Transplanting "good" brown fat from embryos into adult mice cured their type 1 diabetes in a recent study by a team from Vanderbilt University in the US state of Tennessee.
Brown adipose tissue is well known to burn energy, upping the body's resting metabolism whereas its white counterpart stores energy, and thus an abundance of white adipose tissue makes it easy to gain weight.
Type 1 diabetes is an autoimmune disease in which the pancreas ceases to produce insulin, an important hormone that processes glucose when you eat sugary foods.
Springboarding from a previous mouse experiment in which they concluded brown fat transplants reestablish healthy blood sugar levels without the need for insulin injections, the same team worked with non-obese, diabetic mice.
Using the brown fat of mouse embryos of a gestational age between 15 and 18 days old, the team recorded the recipient mice's weight and collected blood samples taken not long after they had eaten every week after the transplant.
They compared these mice to a control group of non-diabetic mice and a group of diabetic mice left untreated.

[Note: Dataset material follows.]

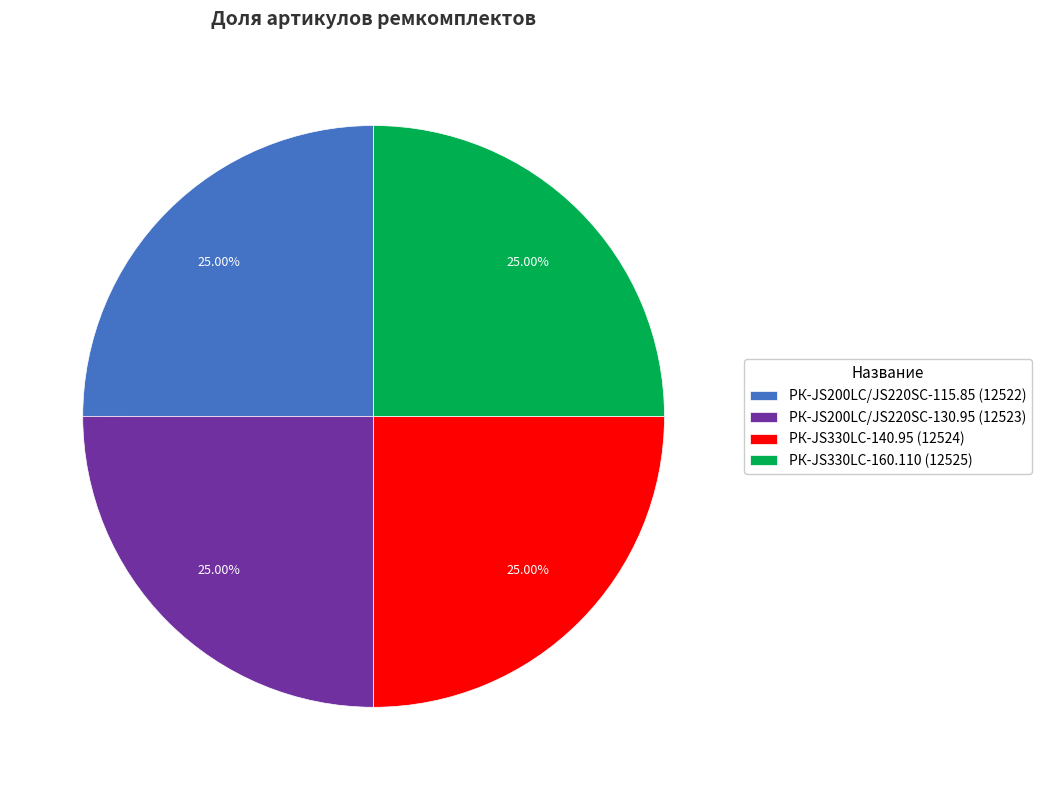

Is РК-JS200LC/JS220SC-130.95 (12523) the majority of the pie?

No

Glucose tolerance tests performed before and after transplantation revealed that of the 30 mice that received the curative transplant, 16 made a full recovery, making for a 53 percent success rate.
Of the 16 that recovered, they achieved normal glucose levels within two weeks of their transplant procedures and remained healthy until they were euthanized between three and nine months later for post-mortem tissue examination.
"Once the success rates of this technique are optimized and suitable alternatives to embryonic tissue are established, insulin-independent reversal of diabetes using adipose tissue can become a realistic option," write the researchers in their paper, published in the journal Endocrinology And Metabolism.
Mounting evidence indicates that brown fat could be a key weapon in the fight against diabetes.
An early sign arrived last year, when a US team studied 12 healthy men who had varying proportions of brown fat and found that those with the most had better blood sugar control and higher insulin sensitivity.
It was a secondary finding in the study, published in Diabetes, whose original aim was to build on research suggesting white fat cells can be converted to brown by means of exposure to mild cold.
"Of even greater clinical significance may be the finding that brown fat can help the body regulate blood sugar more effectively," said Labros Sidossis of the University of Texas Medical Branch at Galveston. "This is great news for people with insulin resistance and diabetes and suggests that brown fat may prove to be an important anti-diabetic tissue."